## WORK REQUEST
Don't copy the pictures; return every other part of the records exactly.

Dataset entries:
-*-
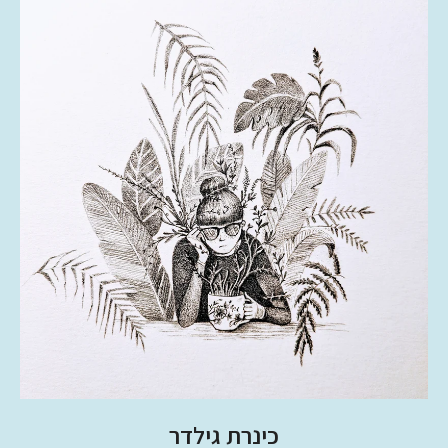
כינרת גילדר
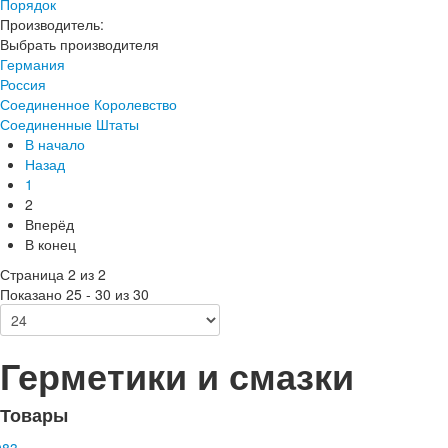
Порядок
Производитель:
Выбрать производителя
Германия
Россия
Соединенное Королевство
Соединенные Штаты
В начало
Назад
1
2
Вперёд
В конец
Страница 2 из 2
Показано 25 - 30 из 30
Герметики и смазки
Товары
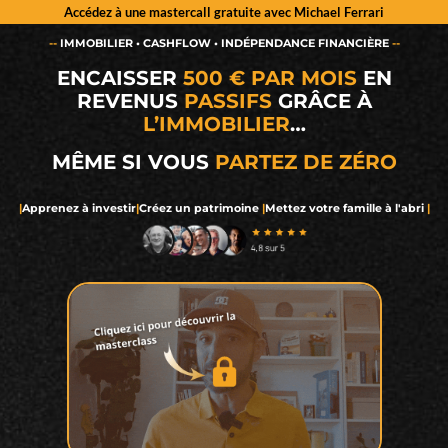
Accédez à une mastercall gratuite avec Michael Ferrari
--
IMMOBILIER • CASHFLOW • INDÉPENDANCE FINANCIÈRE
--
ENCAISSER
500 € PAR MOIS
EN
REVENUS
PASSIFS
GRÂCE À
L’IMMOBILIER
…
MÊME SI VOUS
PARTEZ DE ZÉRO
|
Apprenez à investir
|
Créez un patrimoine
|
Mettez votre famille à l'abri
|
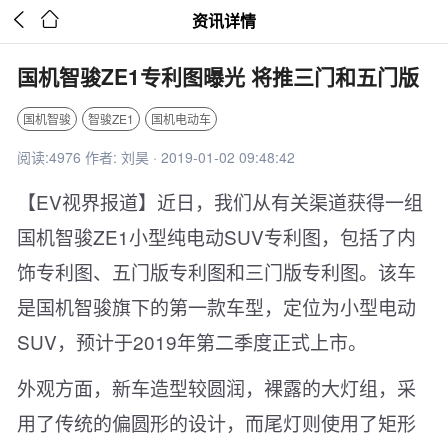


资讯详情
国机智骏ZE1专利图曝光 将推三门和五门版
国机智骏
智骏ZE1
国机电动车
阅读:4976 作者: 刘昊 · 2019-01-02 09:48:42
【EV视界报道】近日，我们从有关渠道获得一组
国机智骏ZE1小型纯电动SUV专利图，包括了内
饰专利图、五门版专利图和三门版专利图。该车
是国机智骏旗下的第一款车型，定位为小型电动
SUV，预计于2019年第二季度正式上市。
外观方面，新车造型较圆润，裸露的大灯组，采
用了传统的偏圆形的设计，而尾灯则使用了矩形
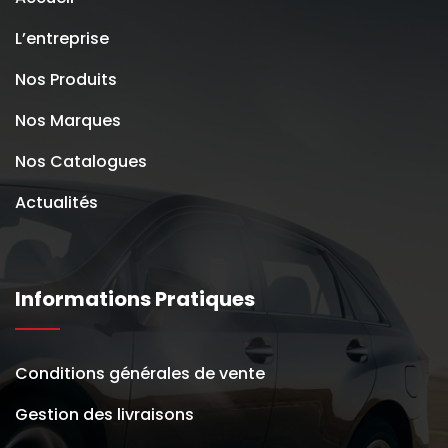
L’entreprise
Nos Produits
Nos Marques
Nos Catalogues
Actualités
Informations Pratiques
Conditions générales de vente
Gestion des livraisons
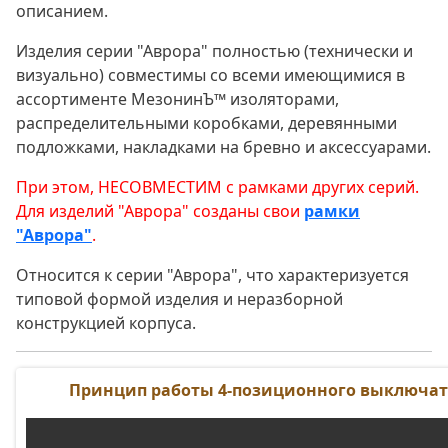
описанием.
Изделия серии "Аврора" полностью (технически и
визуально) совместимы со всеми имеющимися в
ассортименте МезонинЪ™ изоляторами,
распределительными коробками, деревянными
подложками, накладками на бревно и аксессуарами.
При этом, НЕСОВМЕСТИМ с рамками других серий.
Для изделий "Аврора" созданы свои
рамки
"Аврора"
.
Относится к серии "Аврора", что характеризуется
типовой формой изделия и неразборной
конструкцией корпуса.
Принцип работы 4-позиционного выключат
-*-
## RESULT
כינרת גילדר
Порядок
Производитель:
Выбрать производителя
Германия
Россия
Соединенное Королевство
Соединенные Штаты
В начало
Назад
1
2
Вперёд
В конец
Страница 2 из 2
Показано 25 - 30 из 30
Герметики и смазки
Товары
Accédez à une mastercall gratuite avec Michael Ferrari
--
IMMOBILIER • CASHFLOW • INDÉPENDANCE FINANCIÈRE
--
ENCAISSER
500 € PAR MOIS
EN
REVENUS
PASSIFS
GRÂCE À
L’IMMOBILIER
…
MÊME SI VOUS
PARTEZ DE ZÉRO
|
Apprenez à investir
|
Créez un patrimoine
|
Mettez votre famille à l'abri
|


资讯详情
国机智骏ZE1专利图曝光 将推三门和五门版
国机智骏
智骏ZE1
国机电动车
阅读:4976 作者: 刘昊 · 2019-01-02 09:48:42
【EV视界报道】近日，我们从有关渠道获得一组
国机智骏ZE1小型纯电动SUV专利图，包括了内
饰专利图、五门版专利图和三门版专利图。该车
是国机智骏旗下的第一款车型，定位为小型电动
SUV，预计于2019年第二季度正式上市。
外观方面，新车造型较圆润，裸露的大灯组，采
用了传统的偏圆形的设计，而尾灯则使用了矩形
L’entreprise
Nos Produits
Nos Marques
Nos Catalogues
Actualités
Informations Pratiques
Conditions générales de vente
Gestion des livraisons
описанием.
Изделия серии "Аврора" полностью (технически и
визуально) совместимы со всеми имеющимися в
ассортименте МезонинЪ™ изоляторами,
распределительными коробками, деревянными
подложками, накладками на бревно и аксессуарами.
При этом, НЕСОВМЕСТИМ с рамками других серий.
Для изделий "Аврора" созданы свои
рамки
"Аврора"
.
Относится к серии "Аврора", что характеризуется
типовой формой изделия и неразборной
конструкцией корпуса.
Принцип работы 4-позиционного выключат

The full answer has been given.